Image: Road to Rio logo designed by Chosen Hill pupils

Taking part in an innovative project inspired by the 2016 Olympic Games, 30 students from Chosen Hill School will be holding their own Olympic event at the Prince of Wales Stadium in Cheltenham.

Published: 20/06/2016 12:41

Taking part in an innovative project inspired by the 2016 Olympic Games, 30 students from Chosen Hill School will be holding their own Olympic event at the Prince of Wales Stadium in Cheltenham.

Working with the University of Gloucestershire’s Outreach Team, the Year 10 pupils, aged 14 and 15, have designed their own logo, created a promotional video, and constructed a programme of sports events which will take place at the Prince of Wales Stadium in Cheltenham on 27 June.

The aim of the project is to inspire students to discover new careers and discover courses and subjects in the media, performing arts, sport, business and art. And on 22 June they will travel to London with university staff to visit the Sky Skills Studio and gain hands on experience from industry specialists and explore professional studios.

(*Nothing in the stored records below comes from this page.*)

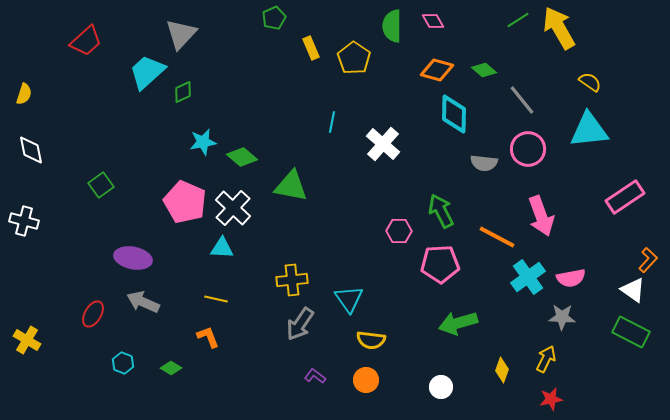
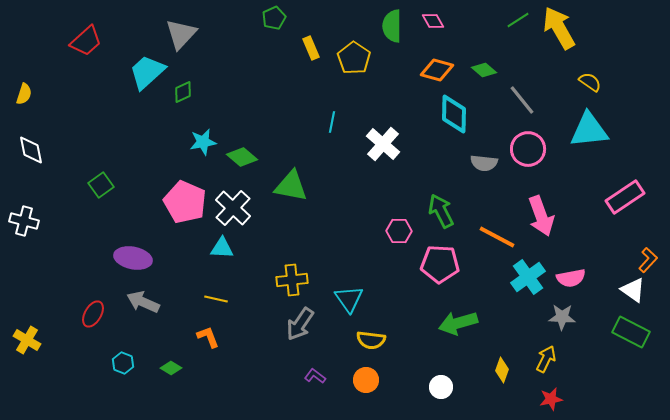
pink pentagon at (440, 264): rotated 6 degrees clockwise
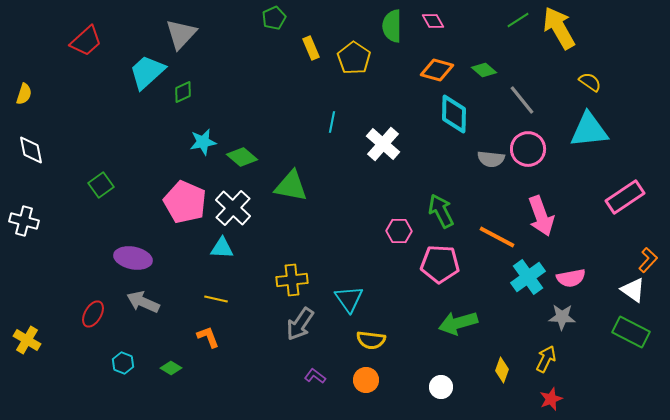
gray semicircle at (484, 163): moved 7 px right, 4 px up
red star at (551, 399): rotated 10 degrees counterclockwise
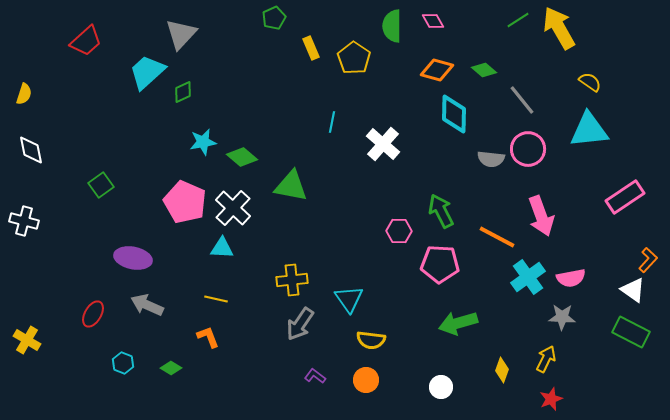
gray arrow at (143, 302): moved 4 px right, 3 px down
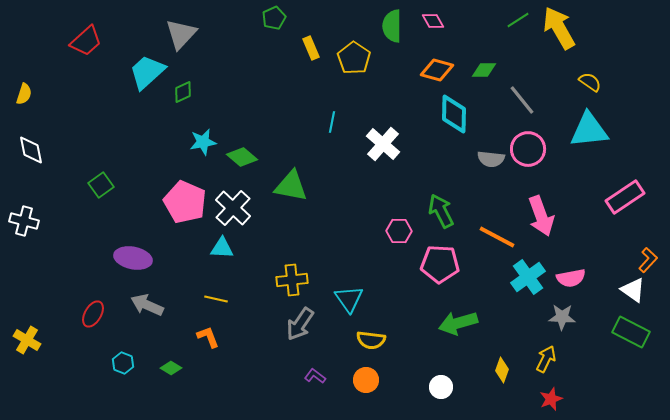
green diamond at (484, 70): rotated 40 degrees counterclockwise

Jack Hinchey, graduate advocate at the University of Gloucestershire, said:  “We really wanted to immerse students into these dynamic industries and inspire them to discover careers they may never have considered. So far we are all amazed by the quality of work the class has produced and we look forward to seeing them adopt these professional roles at the Prince of Wales Stadium.”

Sarah Thomas, Head of Year (Sixth Form) at Chosen Hill School, said: "This has been a great opportunity for our Y10 students to get a taste of study at university whilst raising their awareness of the wide range of courses available. They have been able to link the courses to real examples of how the theory is used in the workplace and I have been impressed with the level of engagement and enthusiasm shown by both them and the university staff during the project. The fact that students who, in many cases, had not considered university before were excitedly discussing possible courses on their return to school shows the value of developing links like this."